Top of Source document

The restaurant Miller's Guild served American cuisine in Seattle's Hotel Max. The Oregonian described the restaurant as a modern steakhouse. Seattle Metropolitan said Miller's Guide was "like a cave designed by Martha Stewart: lights low, lines classic, firewood stacked at the entrance, flames leaping brightly out of the custom-built nine-foot grill in back". The menu included dry-aged beef and local seafood. The brunch menu included coffee flour waffle, bacon white chocolate bread pudding, and buttermilk fried chicken and biscuits. The restaurant served three Bloody Mary varieties: a classic, a "Beety Bloody" (beet juice, sweet onion, goat cheese foam, pickled egg), and a "Smokey, Meaty, Bloody" (ancho chiles, beef stock, and tomato juice, garnished with bacon, beef jerky, and fennel).

Bottom of Source document
Top of Supplied data

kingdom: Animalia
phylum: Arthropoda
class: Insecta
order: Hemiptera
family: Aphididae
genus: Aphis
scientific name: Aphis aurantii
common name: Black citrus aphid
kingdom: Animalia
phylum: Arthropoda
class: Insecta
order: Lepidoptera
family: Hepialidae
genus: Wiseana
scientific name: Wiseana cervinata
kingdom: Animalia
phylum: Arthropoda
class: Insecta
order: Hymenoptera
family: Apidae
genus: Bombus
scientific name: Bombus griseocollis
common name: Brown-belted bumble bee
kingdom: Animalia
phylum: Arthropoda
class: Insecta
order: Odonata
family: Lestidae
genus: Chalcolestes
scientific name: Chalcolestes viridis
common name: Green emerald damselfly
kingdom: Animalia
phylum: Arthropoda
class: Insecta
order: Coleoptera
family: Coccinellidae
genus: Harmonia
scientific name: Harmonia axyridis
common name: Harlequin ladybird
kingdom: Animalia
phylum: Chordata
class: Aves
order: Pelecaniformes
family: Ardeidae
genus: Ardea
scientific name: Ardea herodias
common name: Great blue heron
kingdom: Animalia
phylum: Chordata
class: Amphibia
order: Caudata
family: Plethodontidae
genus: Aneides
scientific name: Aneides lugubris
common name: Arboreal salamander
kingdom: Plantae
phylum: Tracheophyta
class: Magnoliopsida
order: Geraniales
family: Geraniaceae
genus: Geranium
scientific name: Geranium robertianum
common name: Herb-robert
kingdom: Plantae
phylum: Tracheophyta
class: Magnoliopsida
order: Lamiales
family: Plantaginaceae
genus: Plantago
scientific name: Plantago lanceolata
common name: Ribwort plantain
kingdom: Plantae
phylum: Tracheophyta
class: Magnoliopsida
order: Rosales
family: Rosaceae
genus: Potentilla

Bottom of Supplied data

In the passage about Miller's Guild, how would the sentence "The menu included dry-aged beef and local seafood." read in Spanish?

- Response below -
El menú incluía carne de res madurada en seco y pescados y mariscos locales.